*** Block opens ***

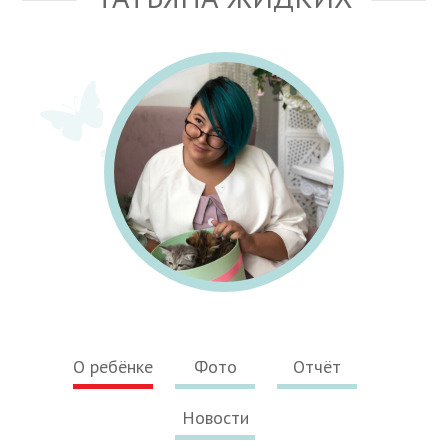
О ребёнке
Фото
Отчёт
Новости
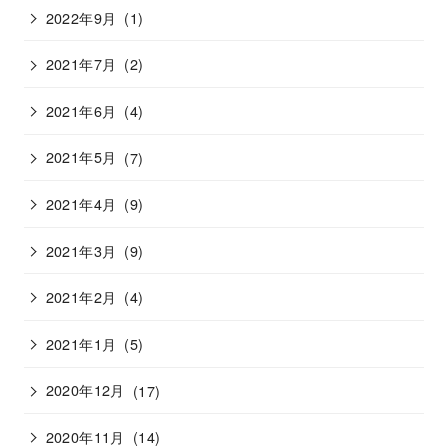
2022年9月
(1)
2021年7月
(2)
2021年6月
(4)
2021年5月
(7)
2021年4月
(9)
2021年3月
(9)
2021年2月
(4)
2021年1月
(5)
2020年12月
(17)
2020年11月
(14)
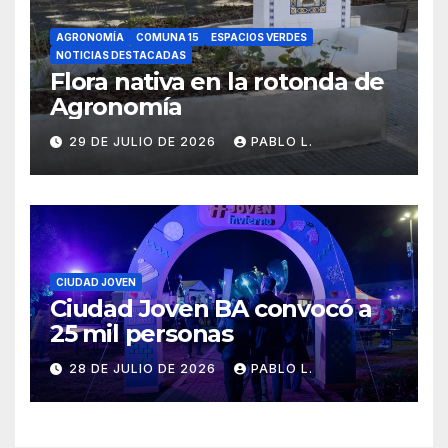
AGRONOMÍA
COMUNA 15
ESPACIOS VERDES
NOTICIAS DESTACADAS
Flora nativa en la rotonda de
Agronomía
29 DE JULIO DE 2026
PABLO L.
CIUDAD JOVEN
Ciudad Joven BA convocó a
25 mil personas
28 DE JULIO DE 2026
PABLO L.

*** Block closes ***

◆ **INSTRUCTIONS FOR THE TASK**:
With "JULIO" as the search string, filter the records and return each line that has it.

◆ **WRITTEN SOLUTION**:
29 DE JULIO DE 2026
28 DE JULIO DE 2026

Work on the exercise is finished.